Case Presentation: A 27-year-old man with no known medical history was brought in by his family for progressive personality change and worsening insomnia. Three months prior to presentation, the patient had begun skipping coursework for his PhD program, and was noted to have new outbursts of unprovoked anger and impulsivity.
On presentation, he was oddly related, with rapid, tangential speech. Physical examination was grossly normal. Toxicology screen was negative and initial medical workup was largely unremarkable, though labs did demonstrate mild transaminase elevations and thrombocytopenia. A head CT conducted in the ED showed possible remote injury to the lenticular nuclei, and an MRI was ordered for further evaluation, but did not occur until one week later. The patient was admitted to the psychiatry service with a diagnosis of new psychosis, and after one week on on risperidone, had not significantly improved.

On hospital day nine, an MRI revealed subacute bilateral basal ganglia hemorrhagic necrosis, concerning for hepatolenticular degeneration or aceruloplasminemia. Further testing revealed low ceruloplasmin and non-ceruloplasmin bound serum copper. Confirming the diagnosis of Wilson’s disease was an elevated 24-hour urinary copper and Kayser-Fleischer rings on ophthalmologic evaluation. An abdominal ultrasound demonstrated a cirrhotic liver with associated splenomegaly and mild ascites.

Discussion: Studies estimate that between 7 and 60% of psychosis is due to underlying medical pathology. However, the spectrum of physiologic disease that may present as psychosis is vast, ranging from paraneoplastic syndromes to endocrinopathies and metabolic disorders, making it challenging to balance the need for thorough evaluation with considerations of resource utilization and pre-test probability. Newly-published consensus recommendations highlight the value of a careful history and physical exam, which in most instances provides sufficient cues to guide further workup. All agree that new-onset psychosis, cognitive deficits, delirium, or positivity on review of systems should prompt further testing.

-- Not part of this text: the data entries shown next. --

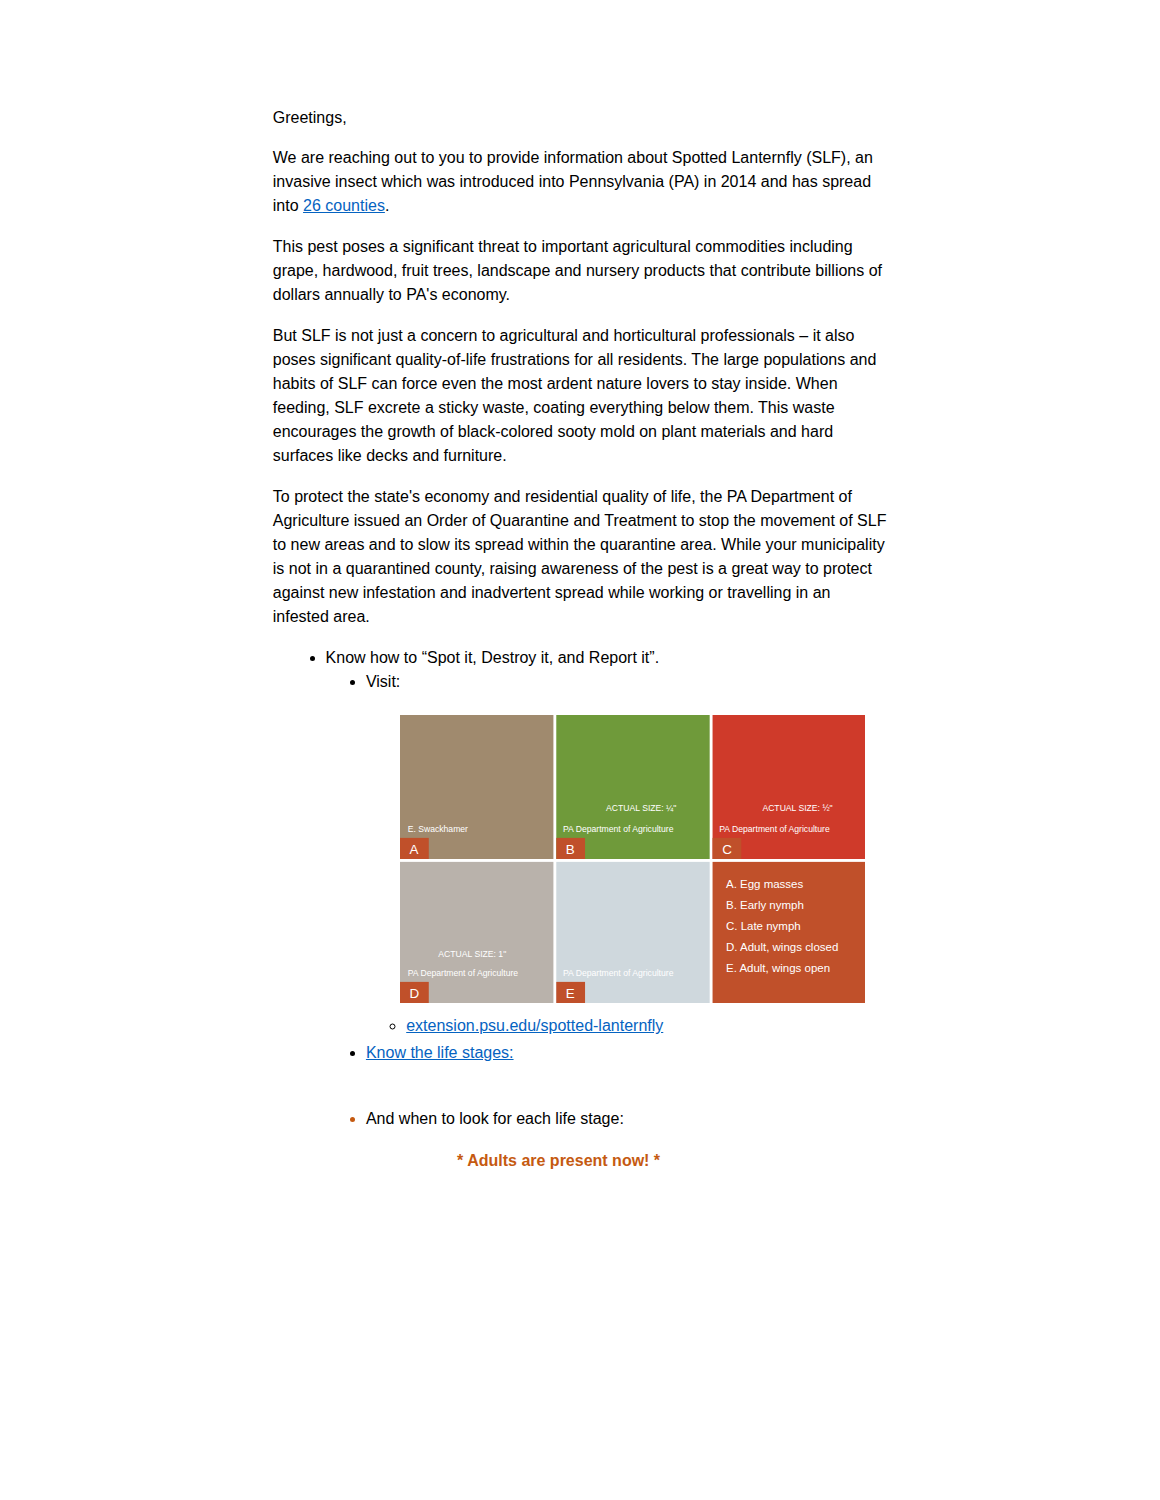Greetings,
We are reaching out to you to provide information about Spotted Lanternfly (SLF), an invasive insect which was introduced into Pennsylvania (PA) in 2014 and has spread into 26 counties.
This pest poses a significant threat to important agricultural commodities including grape, hardwood, fruit trees, landscape and nursery products that contribute billions of dollars annually to PA's economy.
But SLF is not just a concern to agricultural and horticultural professionals – it also poses significant quality-of-life frustrations for all residents. The large populations and habits of SLF can force even the most ardent nature lovers to stay inside. When feeding, SLF excrete a sticky waste, coating everything below them. This waste encourages the growth of black-colored sooty mold on plant materials and hard surfaces like decks and furniture.
To protect the state's economy and residential quality of life, the PA Department of Agriculture issued an Order of Quarantine and Treatment to stop the movement of SLF to new areas and to slow its spread within the quarantine area. While your municipality is not in a quarantined county, raising awareness of the pest is a great way to protect against new infestation and inadvertent spread while working or travelling in an infested area.
Know how to “Spot it, Destroy it, and Report it”.
Visit:
extension.psu.edu/spotted-lanternfly
Know the life stages:
And when to look for each life stage:
* Adults are present now! *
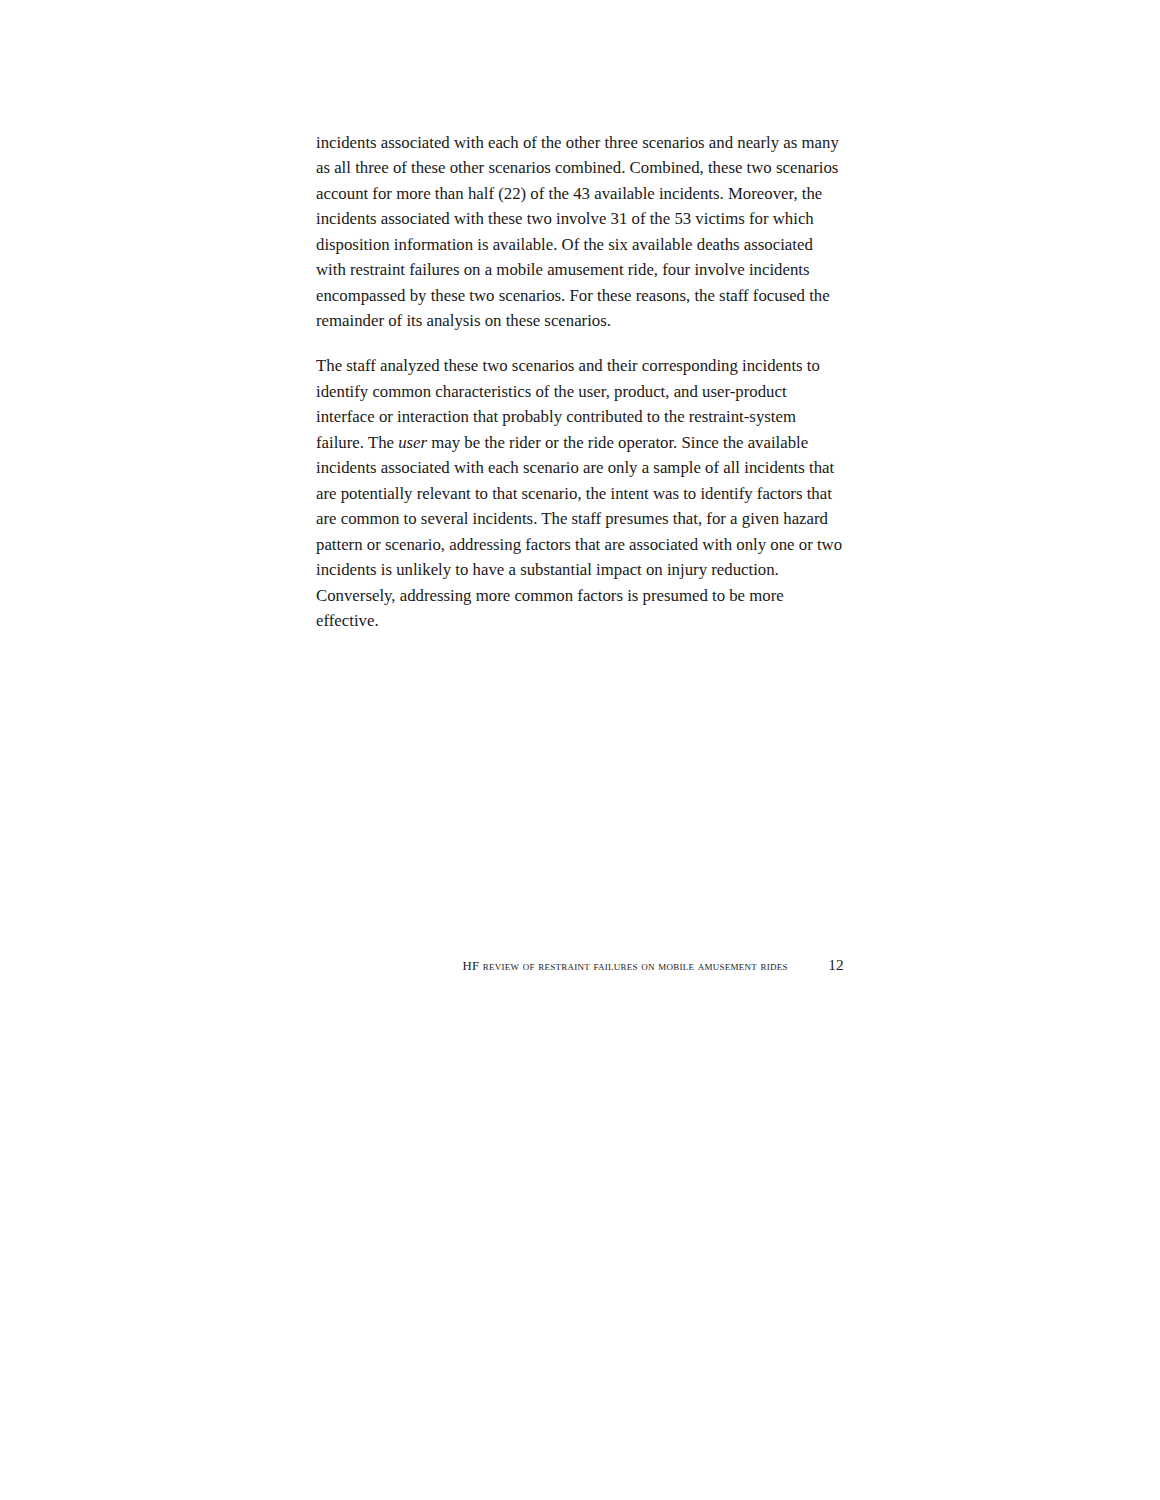incidents associated with each of the other three scenarios and nearly as many as all three of these other scenarios combined. Combined, these two scenarios account for more than half (22) of the 43 available incidents. Moreover, the incidents associated with these two involve 31 of the 53 victims for which disposition information is available. Of the six available deaths associated with restraint failures on a mobile amusement ride, four involve incidents encompassed by these two scenarios. For these reasons, the staff focused the remainder of its analysis on these scenarios.
The staff analyzed these two scenarios and their corresponding incidents to identify common characteristics of the user, product, and user-product interface or interaction that probably contributed to the restraint-system failure. The user may be the rider or the ride operator. Since the available incidents associated with each scenario are only a sample of all incidents that are potentially relevant to that scenario, the intent was to identify factors that are common to several incidents. The staff presumes that, for a given hazard pattern or scenario, addressing factors that are associated with only one or two incidents is unlikely to have a substantial impact on injury reduction. Conversely, addressing more common factors is presumed to be more effective.
HF Review of Restraint Failures on Mobile Amusement Rides 12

It is likely that consistent implementation of this approach would improve hospital triage and time-to-treatment for those with medical etiologies of their psychosis.

Conclusions: Despite their prevalence, underlying medical etiologies of psychosis are often insufficiently assessed, leading to delays in appropriate diagnosis and treatment. As in this patient ultimately diagnosed with Wilson’s disease, a thorough neurocognitive evaluation and careful attention to any anomalies on basic medical workup are warranted for all new psychiatric presentations.